Almost 2,000 children have been separated from their families at the US southern border over a six-week period during a crackdown on illegal entries, according to Department of Homeland Security figures obtained on Friday by the Associated Press.
The figures show that 1,995 minors were separated from 1,940 adults between 19 April and 31 May 2018. The separations were not broken down by age, and included separations for illegal entry, immigration violations or possible criminal conduct by the adult.
Under a “zero tolerance” policy announced by the attorney general, Jeff Sessions, Department of Homeland Security officials are now referring all cases of illegal entry for criminal prosecution. US protocol prohibits detaining children with their parents because the children are not charged with a crime, while the parents are.
Sessions announced the effort on 6 April, and homeland security began stepping up referrals in early May, effectively putting the policy into action.
Since then, stories of weeping children torn from the arms of their frightened parents have emerged and the policy has been widely criticised by church groups, politicians on both sides of the aisle and children’s advocates. A fresh battle in Congress is brewing, in part over this issue.
Some immigrant advocates have said women were being separated from their infants – a charge homeland security and justice department officials flatly denied. They also said the children were being well cared for and disputed reports of disorder and mistreatment at the border.
The new figures are for people who tried to enter the US between official border crossings. Asylum seekers who go directly to official crossings are not typically separated from their families.
A small number of reporters were given strictly controlled access earlier this week to one immigration detention centre where some children forcibly separated from their parents, or crossing the border alone, are being held. A quotation from former president Barack Obama is written on a wall in the Casa Padre centre in Brownsville, Texas. In English and Spanish, it states: “We are and always will be a nation of immigrants.”
Many of the 1,500 children in the facility, a former Walmart, might more readily agree with a part of Obama’s 2014 speech that is not on the wall: “Our immigration system is broken – and everybody knows it.”
Conditions in sometimes makeshift and overcrowded detention facilities were also in the spotlight four years ago when the Obama administration struggled to deal with an influx of unaccompanied minors. This time, however, an explicit policy of family separation is contributing to a fresh crisis.
The US attorney general defended the Trump administration’s immigration policies during a speech in Indiana on Thursday, saying it was not about “being mean” to children.
“Our policies are discouraging people from making children endure that treacherous journey,” Sessions said. “Everything the ‘open borders lobby’ is doing is encouraging that and endangering these children.”
But prolonged separation and detention risks traumatizing children who are already fleeing nightmarish situations in their home countries, said Luis Zayas, a psychiatry professor at the University of Texas.
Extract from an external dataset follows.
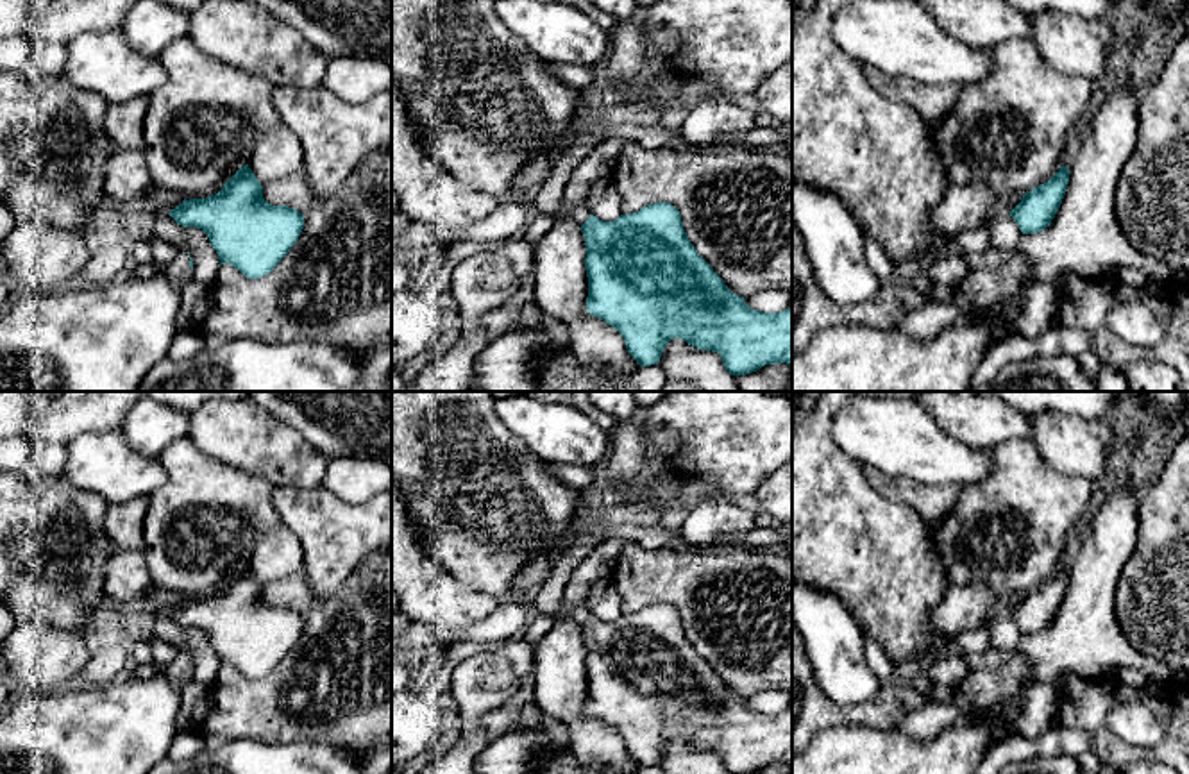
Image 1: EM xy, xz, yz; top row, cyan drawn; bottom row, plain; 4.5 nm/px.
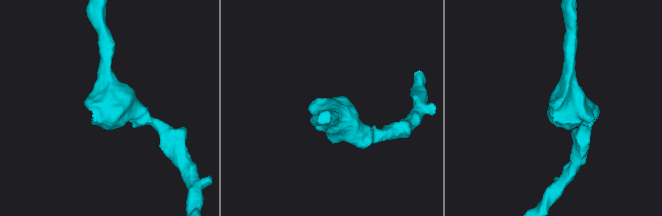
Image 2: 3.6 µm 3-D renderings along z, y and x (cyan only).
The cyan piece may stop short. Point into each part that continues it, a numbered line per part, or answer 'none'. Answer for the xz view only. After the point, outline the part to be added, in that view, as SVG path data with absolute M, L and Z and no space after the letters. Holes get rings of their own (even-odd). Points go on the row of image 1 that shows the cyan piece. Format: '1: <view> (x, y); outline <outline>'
1: xz (581, 213); outline M583 200L579 206L576 206L576 209L572 211L572 220L579 223L579 227L590 218L590 209L586 206L586 202Z

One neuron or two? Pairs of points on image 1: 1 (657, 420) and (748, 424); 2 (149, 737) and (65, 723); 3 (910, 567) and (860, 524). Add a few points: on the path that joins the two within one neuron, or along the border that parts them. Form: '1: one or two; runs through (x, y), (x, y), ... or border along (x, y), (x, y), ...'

The strategy is setting children up for “psychological scars that will take a lifetime to undo”, he said. “Trauma and stress impact the growth patterns of the brain.” That can cause decision-making, social development and intellectual capacity to be impaired. “It really is an inhumane approach to handling the refugee crisis,” Zayas said.
A series of protest rallies organised by a group called Families Belong Together took place across the US on Thursday. Cardinal Daniel DiNardo, president of the US Conference of Catholic Bishops, issued a statement on Wednesday criticizing the government’s immigration policies. “Separating babies from their mothers is not the answer and is immoral,” he said.
Casa Padre is full, holding boys aged 10 to 17. The average stay is 52 days before the boys are placed with a sponsor, NBC News reported.
A quotation from Trump on the wall states: “Sometimes by losing a battle you find a new way to win the war.”
The federal courthouse in McAllen, another Rio Grande valley border city, is being filled with immigrants facing misdemeanour illegal entry charges, many of them parents. A Guatemalan man charged with illegal entry changed his plea to guilty last week because it offered the best hope of a quick reunion with his 11-year-old boy, according to the Washington Post. A Honduran man killed himself last month in a jail cell in Texas after being separated from his wife and three-year-old son.
One attorney told the TV cable news channel CNN that she interviewed a woman from Honduras facing a criminal charge who sobbed as she recalled how officials took away her daughter while she was breastfeeding in a detention centre. The woman said she was handcuffed when she resisted.